Salade Mechouia with Merguez
Mechouia is a Tunisian salad of grilled tomato, garlic, onion, sweet and hot peppers, seasoned with caraway, capers and olives, and served with grilled merguez, thin, spicy lamb sausages.
Camel Sliders
Grilled camel mini-burgers on a brioche bun with caramelized onions and harissa mayo.
Chicken Tagine with Chickpeas, Apricots and Bulgur
Tagines, the flavourful stews that range from Morocco to Egypt, get there name from the characteristic conical dishes of the same name that they are most often cooked in. This dish features the classic North African combination of apricots and chicken, fragrant with fresh ginger, cumin, coriander, cinnamon and served with cracked bulgur wheat.

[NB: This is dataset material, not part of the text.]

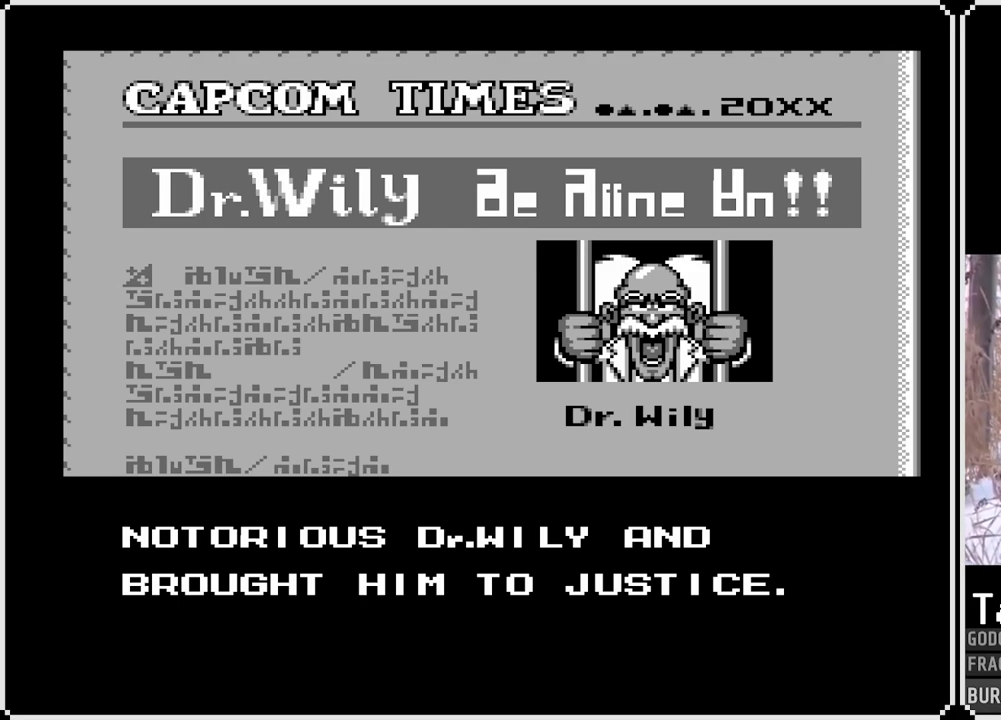
{"buttons": [], "left_stick": "center", "right_stick": "center", "events": []}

A selection of Tunisian Baklawa
with marinated strawberries in rosewater and sugar, served with mint tea.
$45 +HST
A veteran Toronto restaurateur, Dali Chehimi’s storied career has seen him working alongside luminary chefs like Greg Couillard at iconic restaurants such as Sassafraz, Sarkis and Avec, as well as running Casbah, an innovative pop-up food stall specializing in Tunisian fare.